Observability for Java microservices is a pipeline: structured JSON logs carrying a trace ID, metrics for dashboards and alerts, and distributed traces from Micrometer Tracing + OpenTelemetry — all correlated so you can pivot freely between them. Build it on open standards (OTel) so you stay portable across ELK, Jaeger/Tempo, AWS X-Ray, and Azure Monitor, and you turn “it’s slow somewhere” into a precise, minutes-long diagnosis.
What replaced Spring Cloud Sleuth for tracing?
In Spring Boot 3, Spring Cloud Sleuth was replaced by Micrometer Tracing, which bridges to OpenTelemetry or Brave and exports to backends like Jaeger, Tempo, or Zipkin.
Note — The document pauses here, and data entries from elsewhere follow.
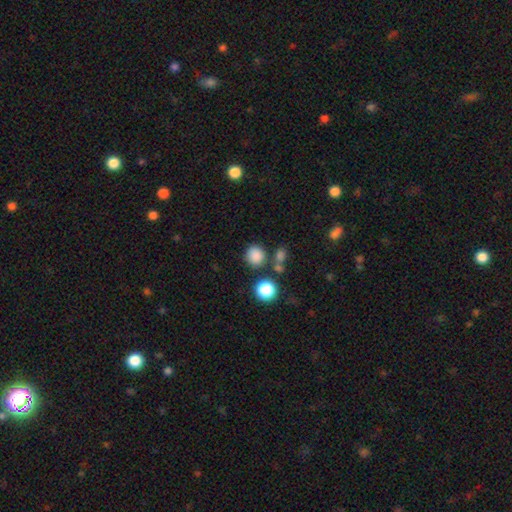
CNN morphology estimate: Smooth or featured: smooth — 83% (star or artifact — 12%)
How rounded: round — 85% (in between — 14%)
Merging: none — 73% (merger — 11%)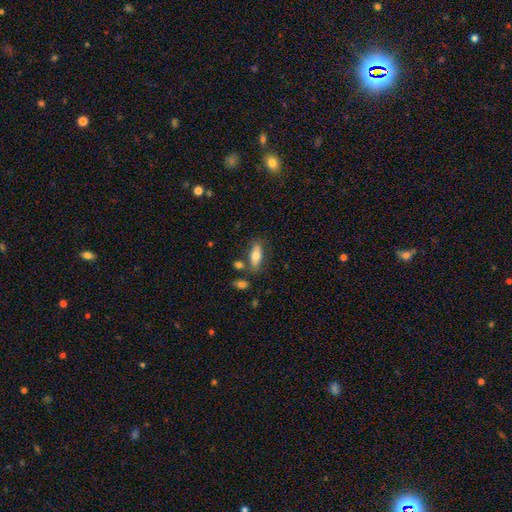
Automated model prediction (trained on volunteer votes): This appears to be a smooth galaxy with no disk features (70%) that is in between round and cigar-shaped (76%). Merging: none (71%).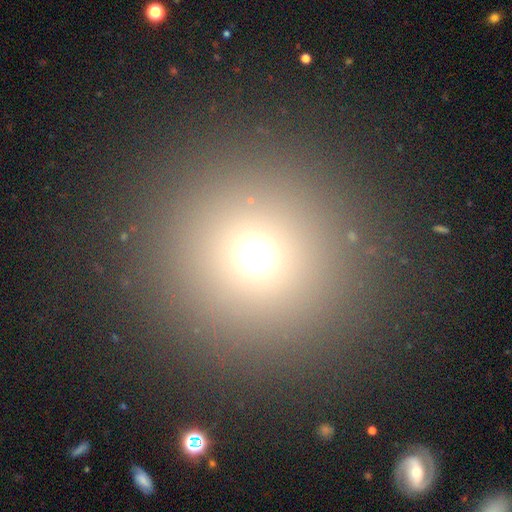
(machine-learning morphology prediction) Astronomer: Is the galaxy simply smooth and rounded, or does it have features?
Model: smooth — 67%.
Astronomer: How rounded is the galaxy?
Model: round — 95%.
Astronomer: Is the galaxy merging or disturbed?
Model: none — 89%.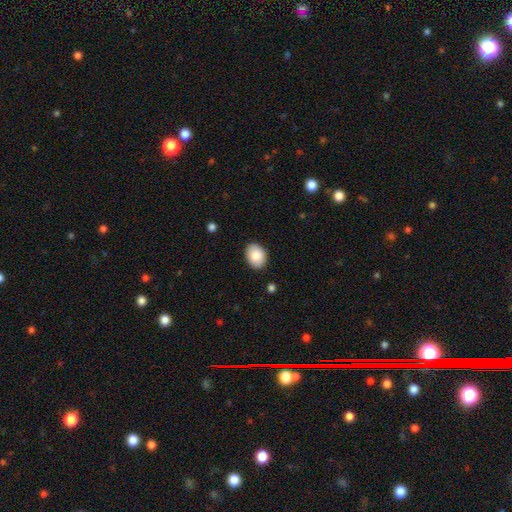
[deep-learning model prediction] Morphology: type=smooth (84%); roundness=in between (71%); merging=none (89%).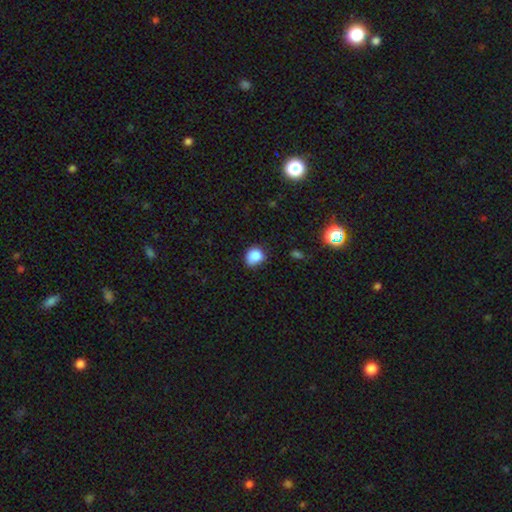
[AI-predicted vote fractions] Smooth or featured? smooth (84%)
How rounded? round (70%)
Merging? none (64%)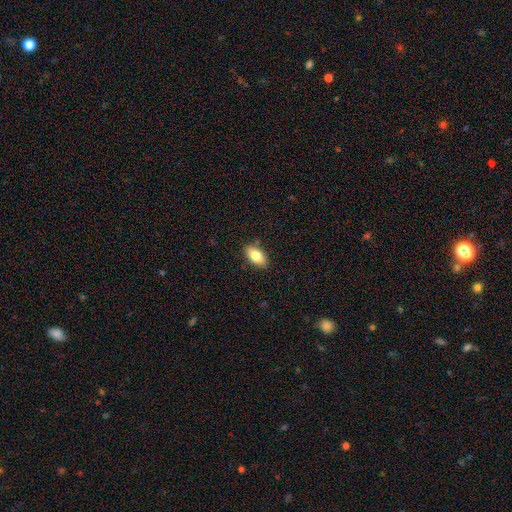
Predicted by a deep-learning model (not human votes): A smooth galaxy with no disk features (80%) that is in between round and cigar-shaped (92%). Merging: none (86%).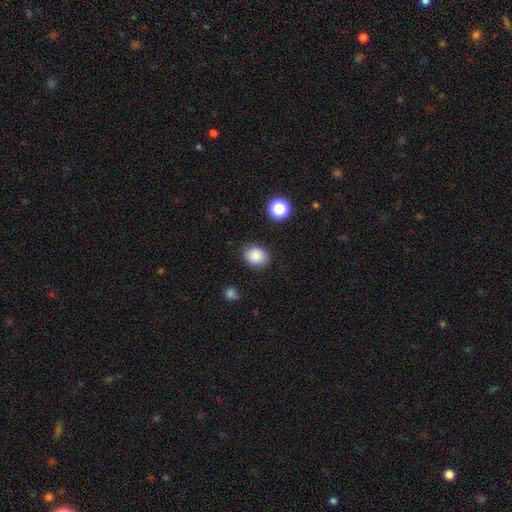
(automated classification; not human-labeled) Smooth or featured? smooth (86%)
How rounded? round (54%)
Merging? none (85%)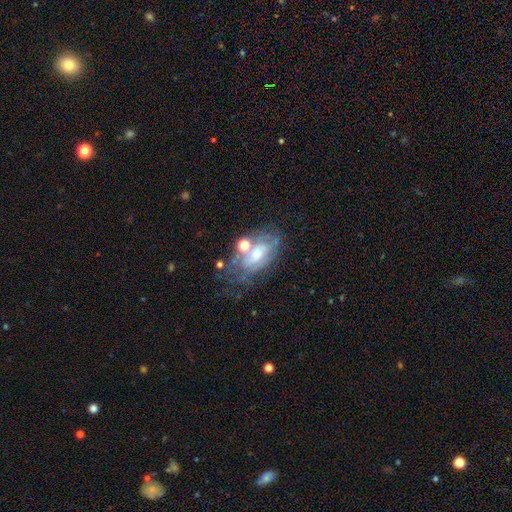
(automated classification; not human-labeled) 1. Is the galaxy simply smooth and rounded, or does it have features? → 65% featured or disk, 21% smooth, 14% star or artifact.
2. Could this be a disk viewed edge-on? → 91% no, 9% yes.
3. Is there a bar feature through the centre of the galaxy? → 57% no, 31% weak, 12% strong.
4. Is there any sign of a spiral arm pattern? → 63% yes, 37% no.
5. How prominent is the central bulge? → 46% moderate, 45% small, 5% large, 3% none, 2% dominant.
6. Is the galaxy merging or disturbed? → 49% none, 22% minor disturbance, 16% major disturbance, 14% merger.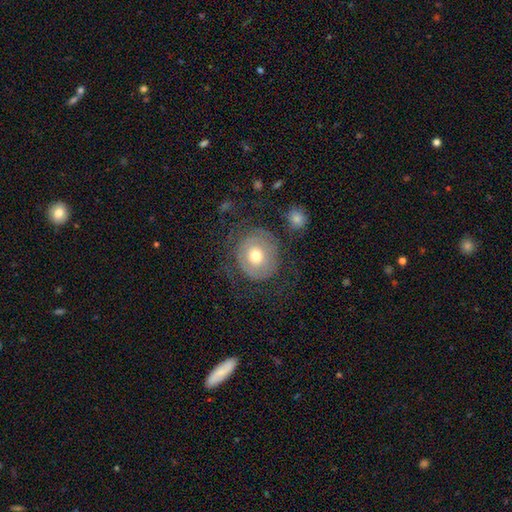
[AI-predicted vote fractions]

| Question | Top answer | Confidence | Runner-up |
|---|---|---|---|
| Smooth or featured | featured or disk | 46% | tied: smooth (46%) |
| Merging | none | 61% | major disturbance (19%) |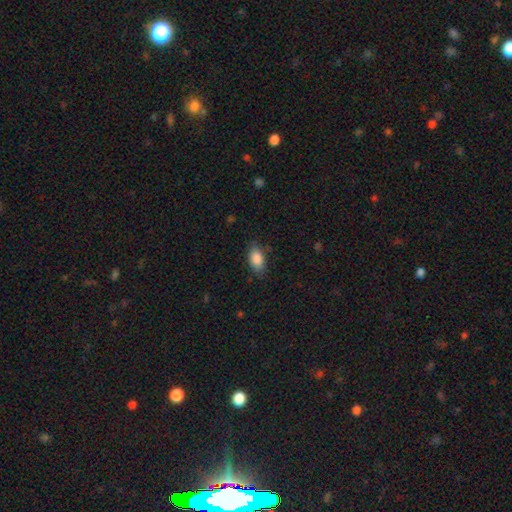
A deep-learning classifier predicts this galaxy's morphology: This is clearly a smooth galaxy (88%). How rounded: clearly in between (91%). Merging: likely none (80%).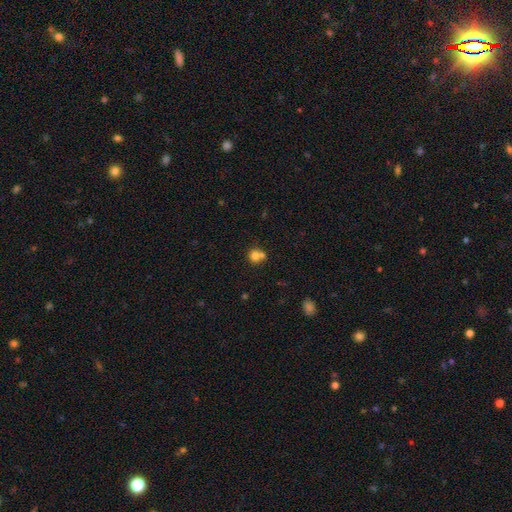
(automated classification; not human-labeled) smooth-or-featured: smooth: 75% | featured or disk: 14% | star or artifact: 12%
  how-rounded: round: 82% | in between: 17% | cigar-shaped: 1%
  merging: merger: 50% | none: 39% | minor disturbance: 8% | major disturbance: 3%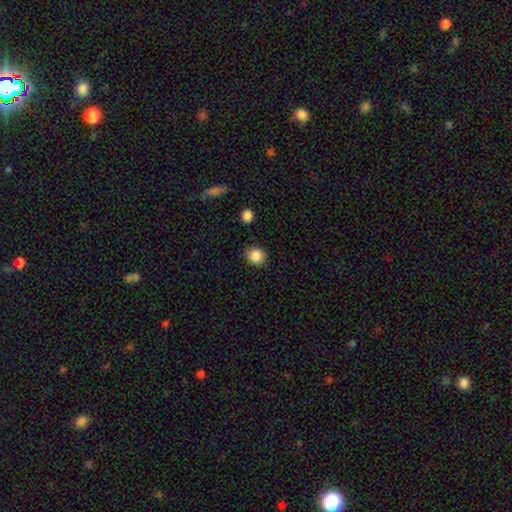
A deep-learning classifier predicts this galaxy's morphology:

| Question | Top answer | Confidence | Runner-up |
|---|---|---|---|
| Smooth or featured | smooth | 87% | star or artifact (9%) |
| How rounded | round | 71% | in between (28%) |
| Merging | none | 84% | minor disturbance (11%) |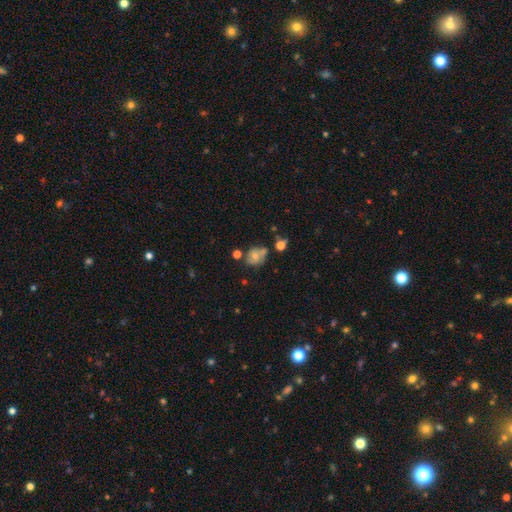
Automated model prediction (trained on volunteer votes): Q: Smooth or featured?
A: smooth (61%); runner-up: featured or disk (26%)
Q: How rounded?
A: round (57%); runner-up: in between (42%)
Q: Merging?
A: none (49%); runner-up: minor disturbance (24%)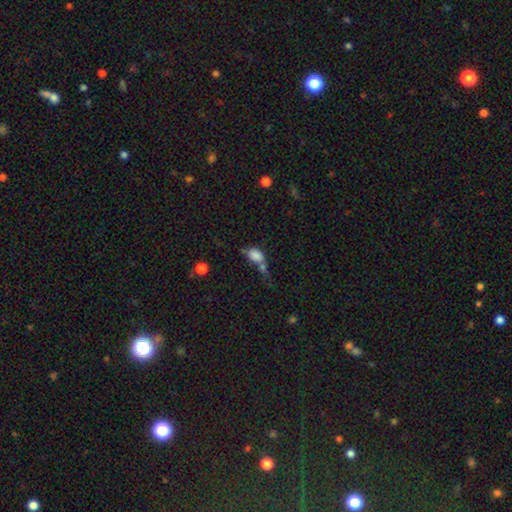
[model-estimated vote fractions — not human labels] Smooth or featured? smooth (80%)
How rounded? in between (83%)
Merging? merger (42%)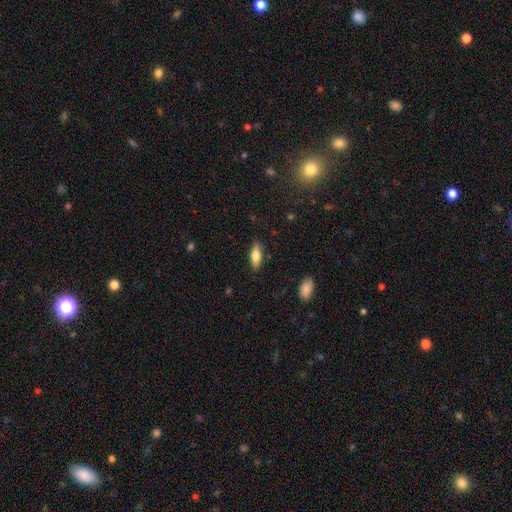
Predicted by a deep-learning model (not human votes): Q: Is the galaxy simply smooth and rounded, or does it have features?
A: smooth — 76%.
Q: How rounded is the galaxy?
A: in between — 71%.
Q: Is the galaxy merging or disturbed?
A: none — 86%.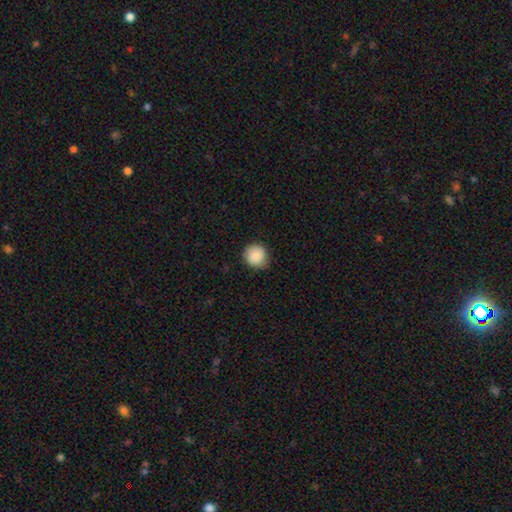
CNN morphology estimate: Q: Smooth or featured?
A: smooth (88%); runner-up: star or artifact (8%)
Q: How rounded?
A: round (91%); runner-up: in between (8%)
Q: Merging?
A: none (84%); runner-up: minor disturbance (13%)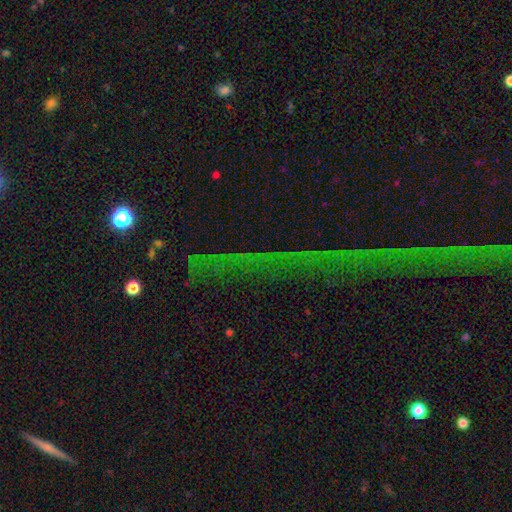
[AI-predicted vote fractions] Smooth or featured?
  - star or artifact: 83% *
  - featured or disk: 9%
  - smooth: 8%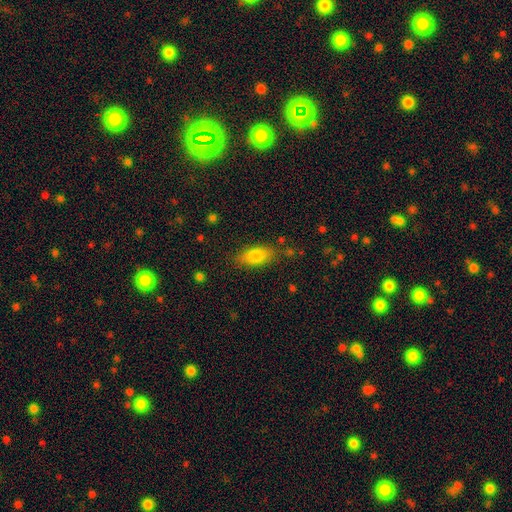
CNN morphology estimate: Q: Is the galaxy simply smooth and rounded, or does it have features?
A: smooth — 82%.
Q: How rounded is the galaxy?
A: in between — 84%.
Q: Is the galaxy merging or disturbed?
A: none — 80%.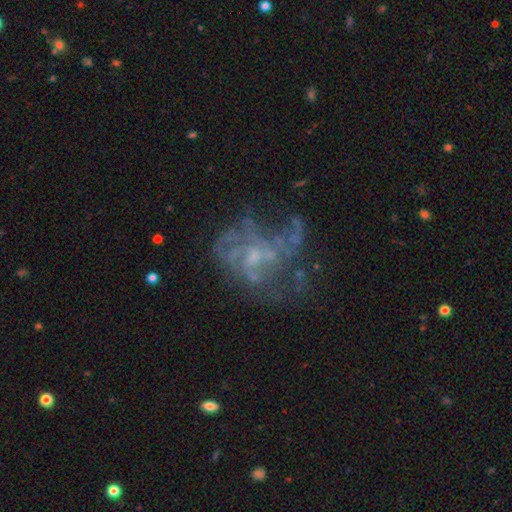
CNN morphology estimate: A featured or disk galaxy (72%) with no bar (71%), no spiral arms (52%) and a small central bulge (40%).

Vote fractions:
- Smooth or featured? featured or disk: 72% / star or artifact: 14% / smooth: 13%
- Edge-on disk? no: 98% / yes: 2%
- Bar? no: 71% / weak: 25% / strong: 4%
- Spiral arms? no: 52% / yes: 48%
- Bulge size? small: 40% / none: 31% / moderate: 26% / large: 2% / dominant: 1%
- Merging? major disturbance: 39% / none: 36% / minor disturbance: 17% / merger: 9%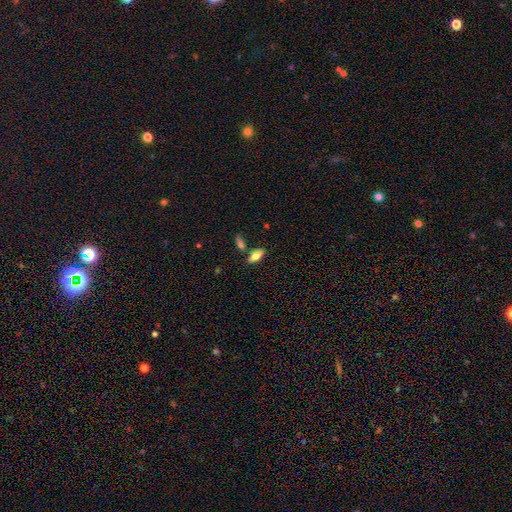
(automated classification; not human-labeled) Smooth or featured?
  - smooth: 72% *
  - featured or disk: 21%
  - star or artifact: 7%
How rounded?
  - in between: 83% *
  - cigar-shaped: 14%
  - round: 3%
Merging?
  - none: 78% *
  - minor disturbance: 11%
  - merger: 9%
  - major disturbance: 3%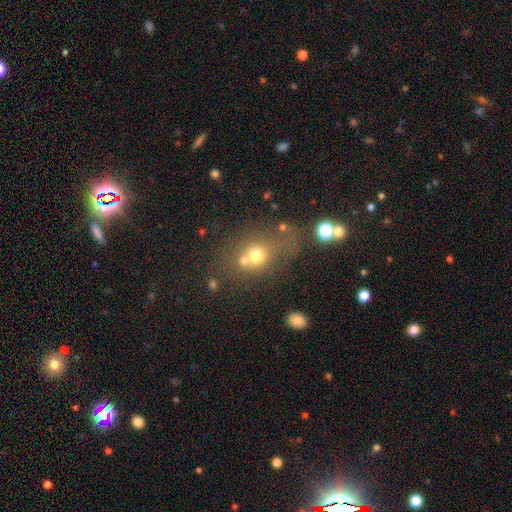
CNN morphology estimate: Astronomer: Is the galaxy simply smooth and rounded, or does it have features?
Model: smooth — 64%.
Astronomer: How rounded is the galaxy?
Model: round — 65%.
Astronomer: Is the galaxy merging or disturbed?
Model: none — 40% (runner-up: merger, 35%).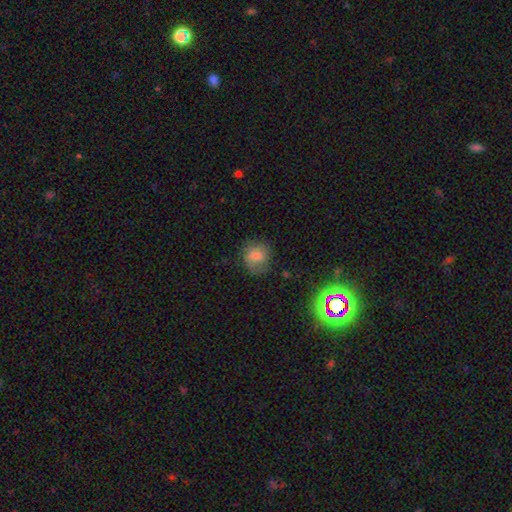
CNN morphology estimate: smooth 67%, featured or disk 19%, star or artifact 13%. Down the decision tree: how rounded — round (76%); merging — none (67%).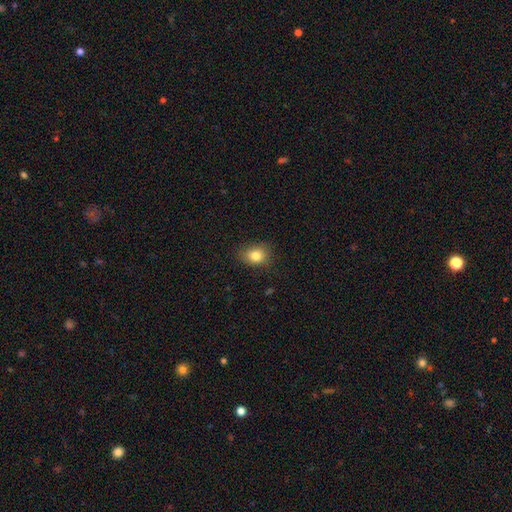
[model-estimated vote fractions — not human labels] This appears to be a smooth galaxy with no disk features (81%) that is round (50%). Merging: none (83%).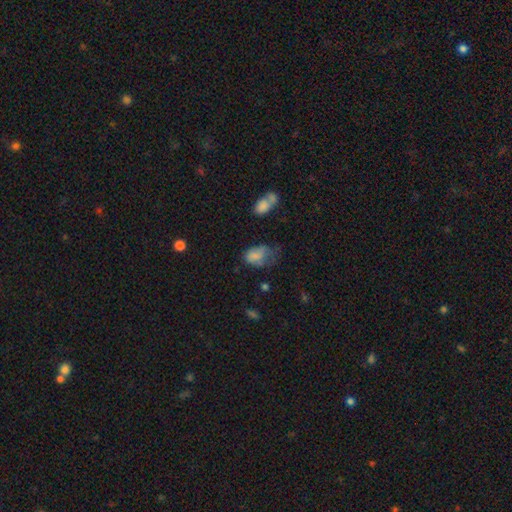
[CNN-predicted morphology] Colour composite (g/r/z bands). It shows a smooth galaxy with no disk features (73%) that is in between round and cigar-shaped (84%). Merging: minor disturbance (35%).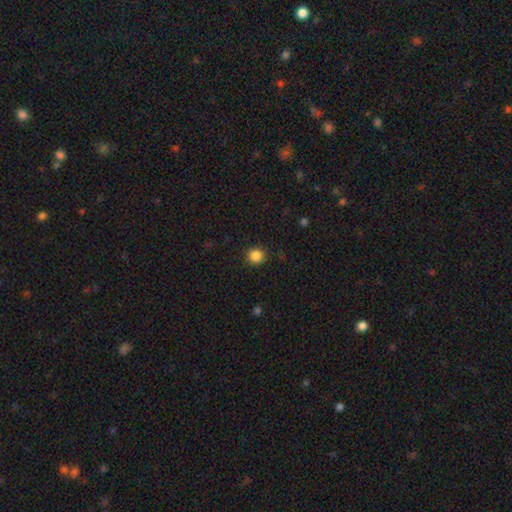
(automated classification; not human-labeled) smooth 86%, star or artifact 11%, featured or disk 3%. Down the decision tree: how rounded — round (91%); merging — none (90%).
It auto-propagates trace and span IDs and integrates them into your logs via MDC.
How do you correlate logs with distributed traces?
Put the trace ID and span ID into every log line (Micrometer Tracing adds them to the MDC automatically), emit logs as JSON, and index them in Elasticsearch. You can then jump from a slow span in Jaeger/Tempo to the exact log lines for that trace ID in Kibana.